* **Directions**
Write the next part of the forum thread about favorite philosophical topics, picking up after its last complete sentence.

* **Excerpted text**
----------------------------------------
• Pattern-chaser
    1.8k
    This is just a fun thread. What are your favourite (philosophical) topics, the ones you enjoy thinking about or discussing? You don't have to say why - that you enjoy them is sufficient here - but you can if you want to. :up: I'll start:


    • Those topics for which science and logic are not the most appropriate investigative tools. [In philosophy, the problems suitable for scientific investigation are the easy ones. Not that they are easy in absolute terms, only in terms of those topics that philosophy can address. The difficult topics are those which are not listable or computable, which are not algorithmically compressible, and so on. You know the list. :wink:]
    • The human mind, and how it works. [Excluding its connection to the human brain. I don't deny this connection, but find the working of the mind itself much more interesting than how it is physically realised. ]
    • The non-conscious mind. [I hate that term! It's a catch-all term that refers to the whole of the human mind, after the (relatively small/minor) 'conscious mind' is subtracted. It implies that our conscious and nonconscious minds are somehow of equal significance, when the non-conscious minds (is that a fair use of terminology?) do so much more. From keeping my heart beating, and my lungs filling, to driving me home from work without conscious (obviously! :wink:) effort on my part, to creating poetry to emerge later into conscious awareness as if from nowhere. ]
    • Human perception. [The journey a real-world event makes, via the senses, to end up in the mind. ]
    • Human culture. [Using 'culture' in its broadest and most inclusive sense, to include music and all the 'arts', religion, politics, science (the discipline, not its subject matter) and mathematics (likewise), philosophy (and again :wink:), celebrities who are famous for being famous, beauty, love, meaning, quality, design (not just 'interior' design), language, communication, and magick. ]

    Your turn. :smile: Enjoy! :up:
  • Shawn
    13.3k
    Favorite topic?

    Wittgenstein.
  • Shawn
    13.3k


    :cool:

    Come post in my 'Do we have higher-order volitions?' thread. I think it aligns with your interests. Haha.
  • Ciceronianus
    3k
    I enjoy thinking about The Nothing, which can't be discussed but which I encounter only by the dread I feel when thinking of Heil--wait, I mean HEIL--wait I mean that back-stabbing, anti-Semitic, Hitler-worshipping acolyte of the "inner truth and greatness of National Socialism"; Joseph Goebbels' Mini-Me, that...
----------------------------------------
* **Source data**

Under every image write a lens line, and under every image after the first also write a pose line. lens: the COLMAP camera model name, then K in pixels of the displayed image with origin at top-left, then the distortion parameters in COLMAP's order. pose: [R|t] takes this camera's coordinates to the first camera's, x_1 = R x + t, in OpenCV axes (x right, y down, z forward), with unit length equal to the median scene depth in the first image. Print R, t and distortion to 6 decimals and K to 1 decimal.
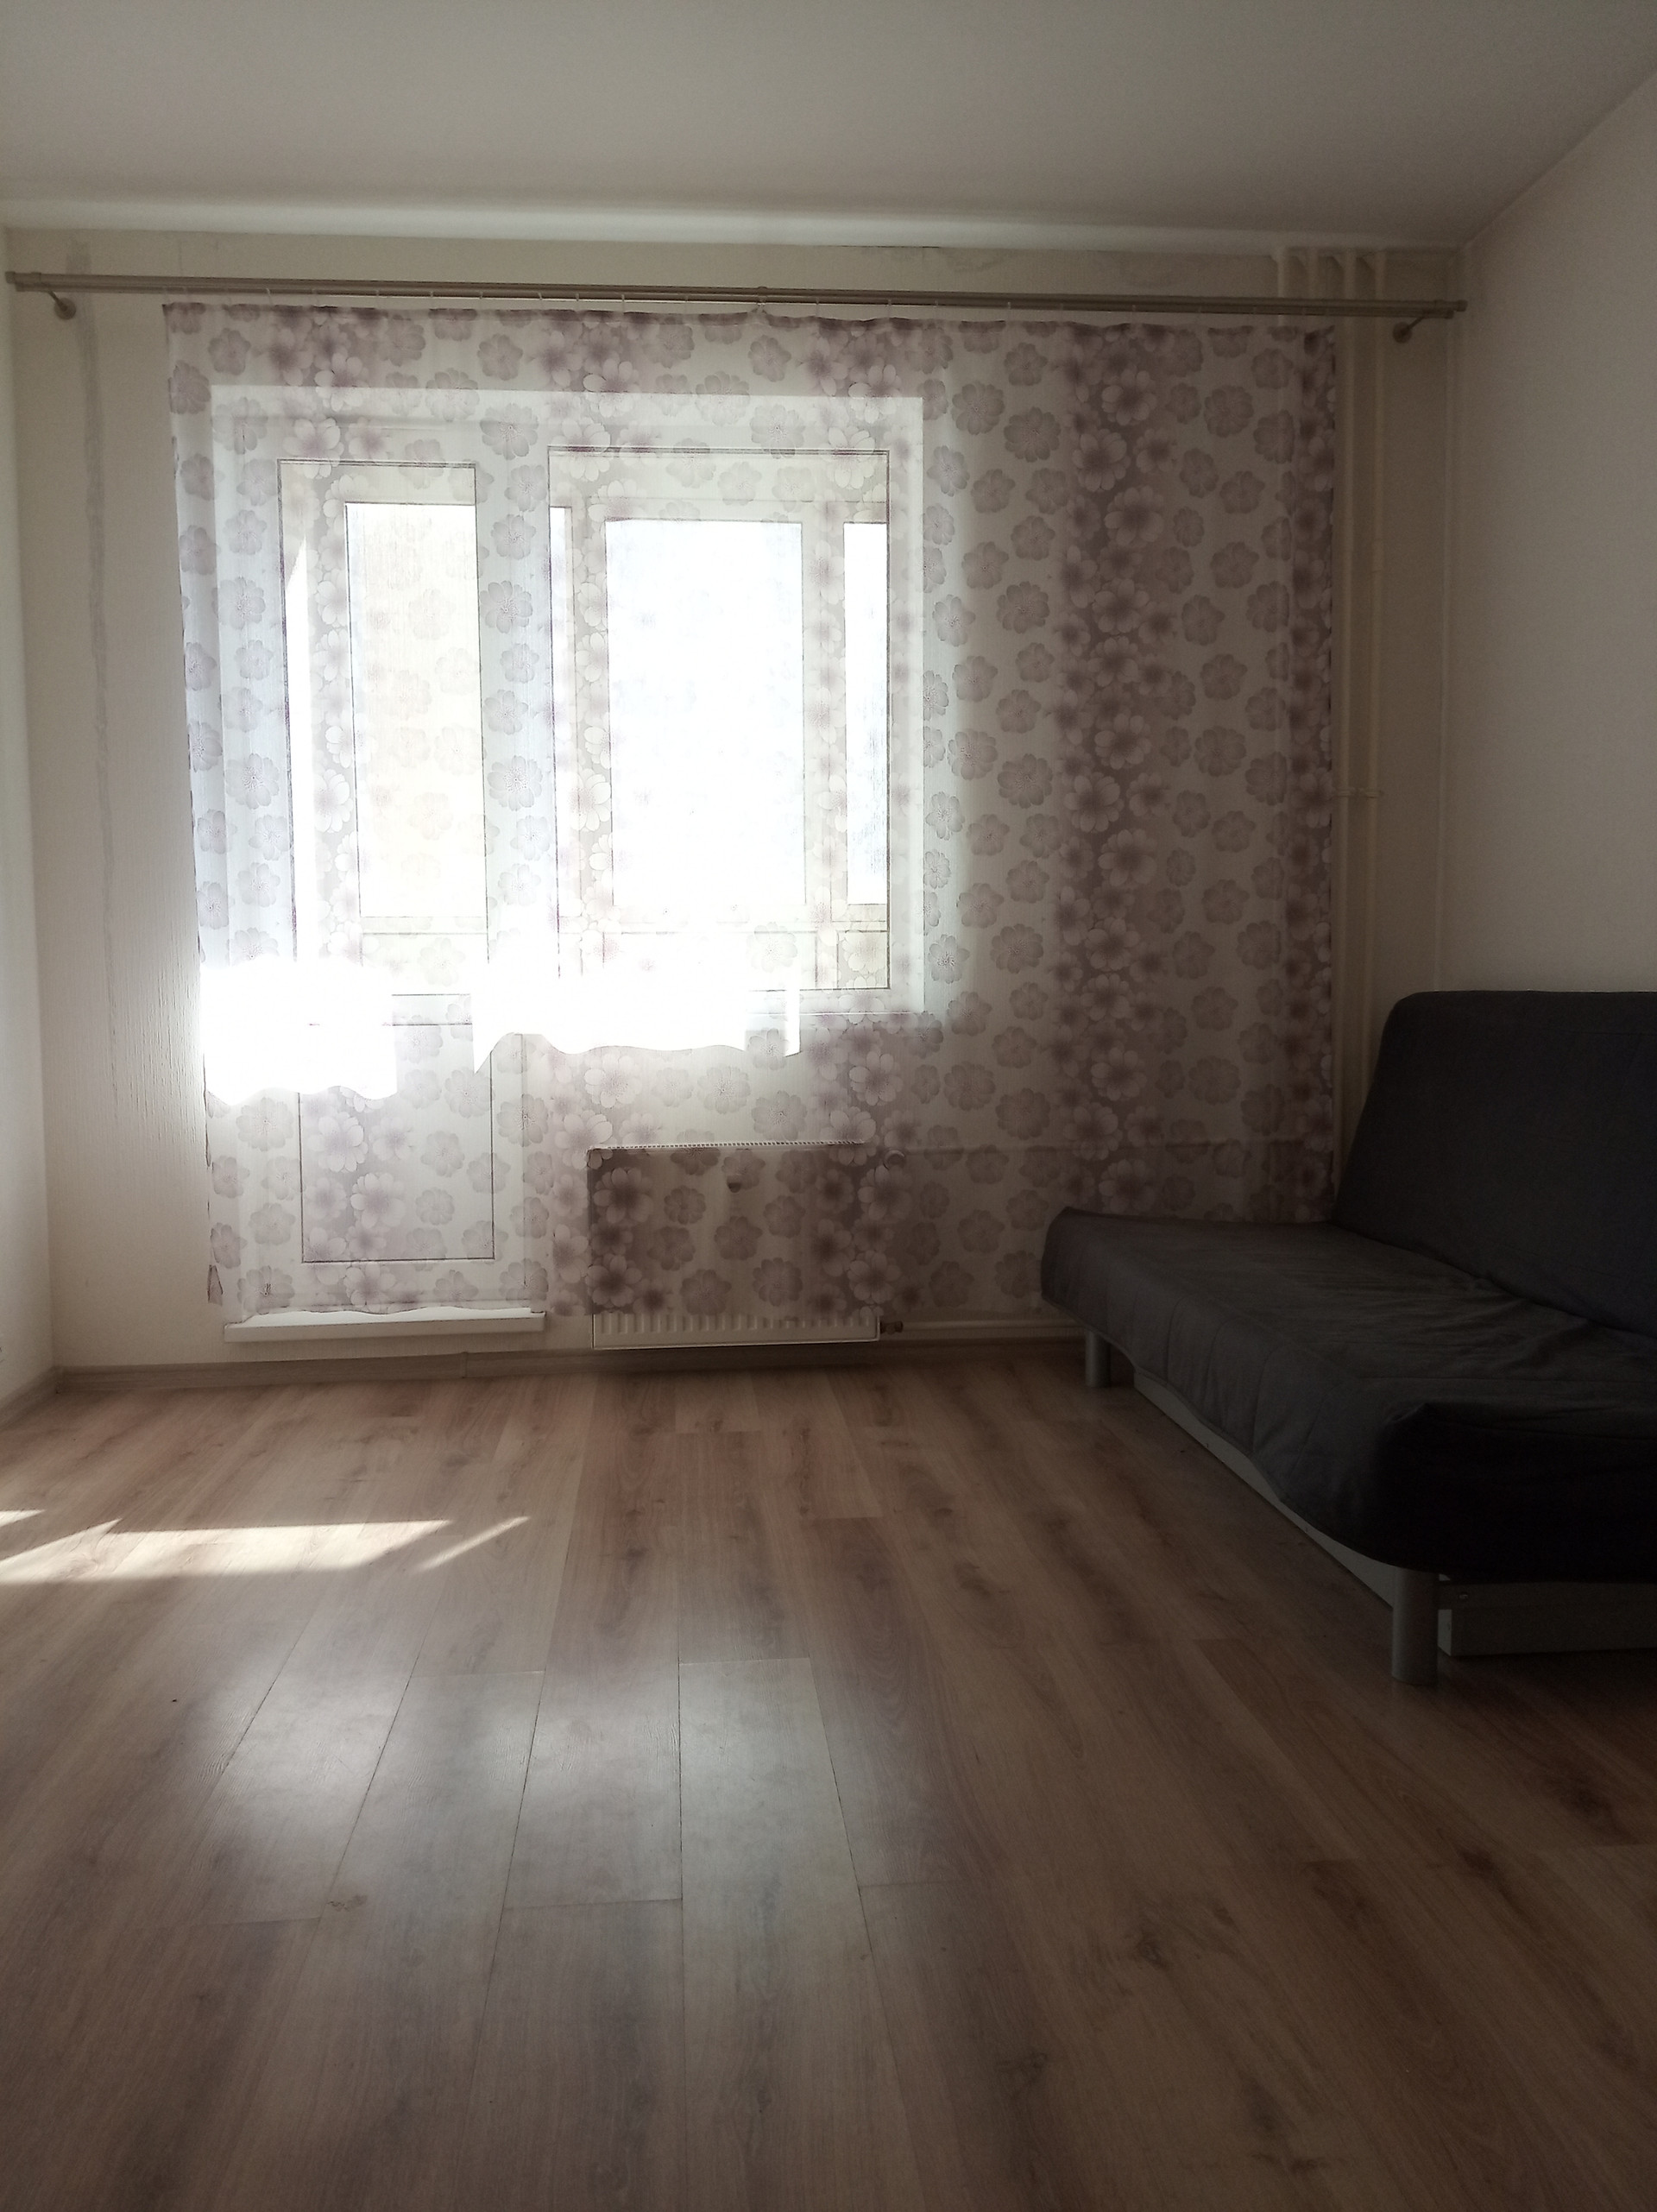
lens RADIAL K [[1693.1, 0, 828.5], [0, 1693.1, 1106.0], [0, 0, 1]] dist [0.009157, -0.034674]
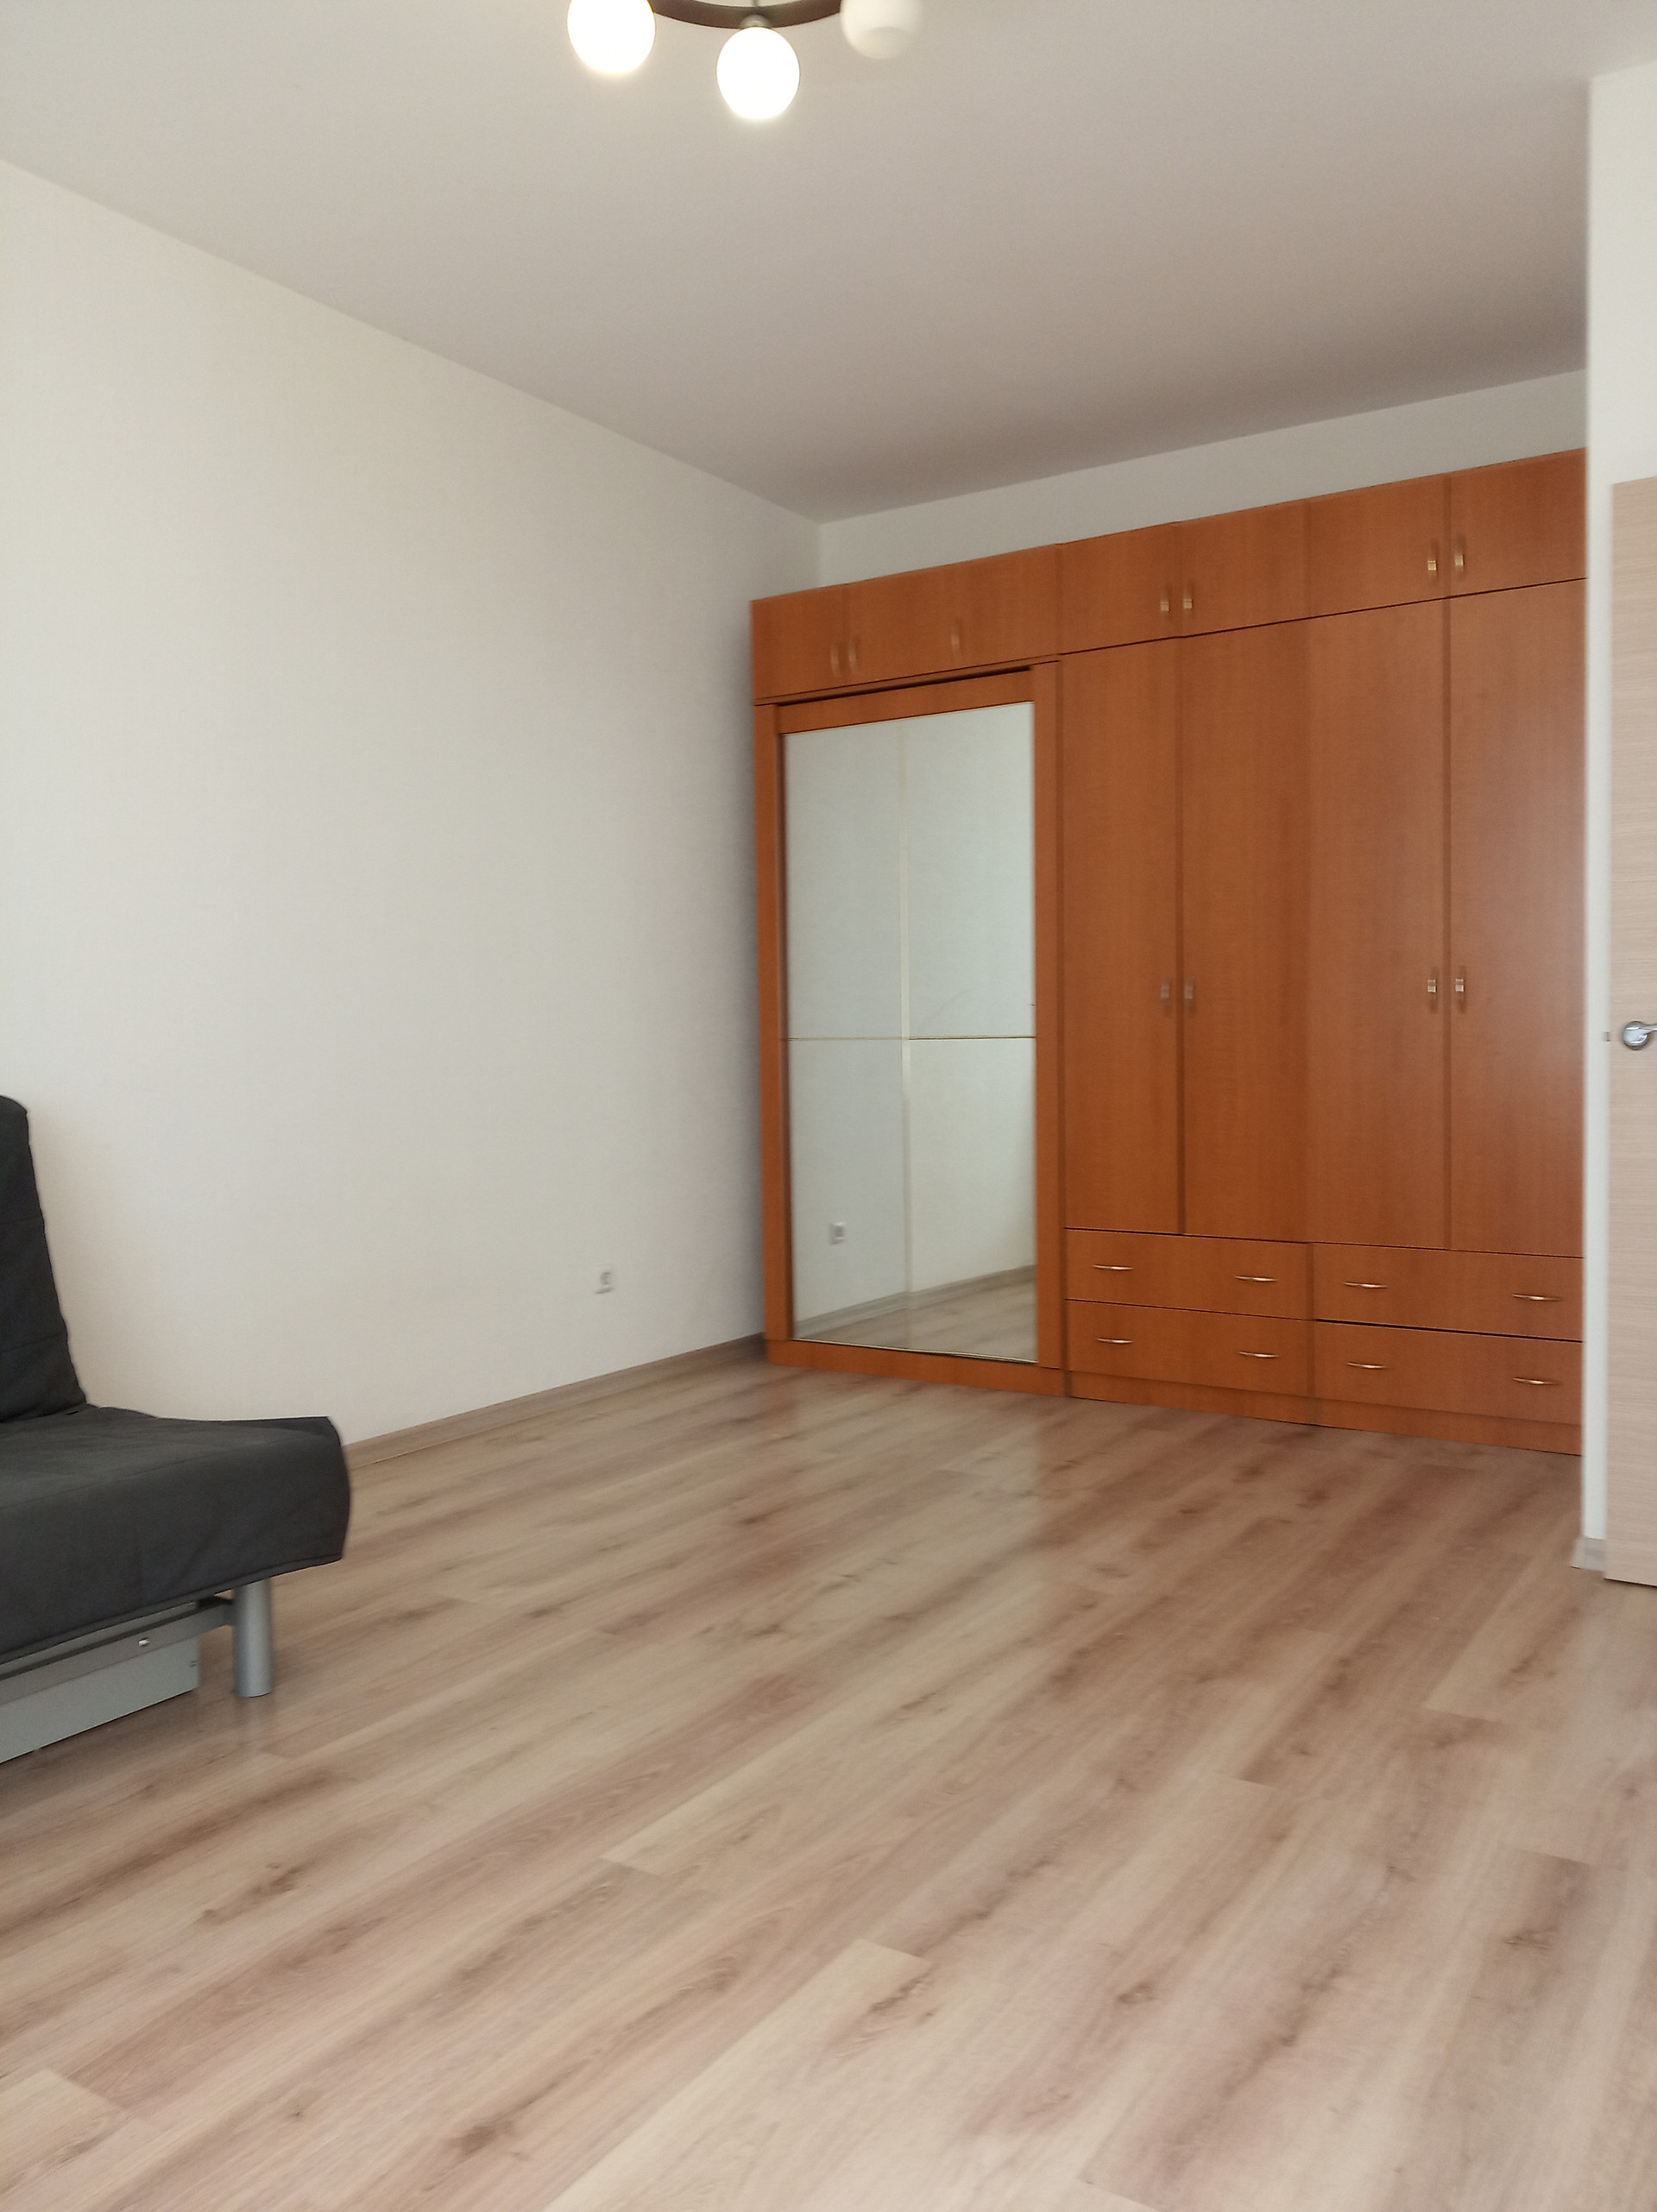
lens RADIAL K [[1693.1, 0, 828.5], [0, 1693.1, 1106.0], [0, 0, 1]] dist [0.009157, -0.034674]
pose [[-0.790230, -0.004983, 0.612790, -0.573339], [0.062331, 0.994127, 0.088463, -0.113205], [-0.609632, 0.108102, -0.785279, 1.423781]]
----------------------------------------
* **Written response**
    Well, you said it was a fun thread. And what could be a more philosophical topic than nothing?
  • Pattern-chaser
    1.8k
    what could be a more philosophical topic than nothing?Ciceronianus the White

    Er, something? :chin: :wink: :smile:
  • Relativist
    2.6k
    My favorite topic is theory of mind - particularly the problems and possible solutions to physicalism (on the one hand) and the mind-body problem (on the other hand).
  • John Doe
    200
    I enjoy thinking about The Nothing, which can't be discussed but which I encounter only by the dread I feel when thinking of Heil--wait, I mean HEIL--wait I mean that back-stabbing, anti-Semitic, Hitler-worshipping acolyte of the "inner truth and greatness of National Socialism"; Joseph Goebbels' Mini-Me, that...Ciceronianus the White

    Nothing would make me happier than to read 1,000 words of this in the form of a dissertation proposal or grad school application. :lol:
  • Ciceronianus
    3k
    Something is merely the absence of nothing. You must know nothing to know something.
  • Ciceronianus
    3k
    Nothing would make me happier than to read 1,000 words of this in the form of a dissertation proposal or grad school application. :lol:John Doe

    I don't think that's likely. And it would be challenging, but I think I could manage. It may be necessary to use the words "essence" and "Being" and "existence" quite often. Would hyphens count as words?
  • John Doe
    200
    I don't think that's likely.Ciceronianus the White

    Makes sense. Why even bother with academic philosophy when reading Being & Time makes you a thousand times more profound than any of the poor souls toiling away in academia?

    It may be necessary to use the words "essence" and "Being" and "existence" quite oftenCiceronianus the White

    Obviously, because if you had to translate those words into basic English then you wouldn't be doing philosophy but engaging in some perverse brand of Cartesianism.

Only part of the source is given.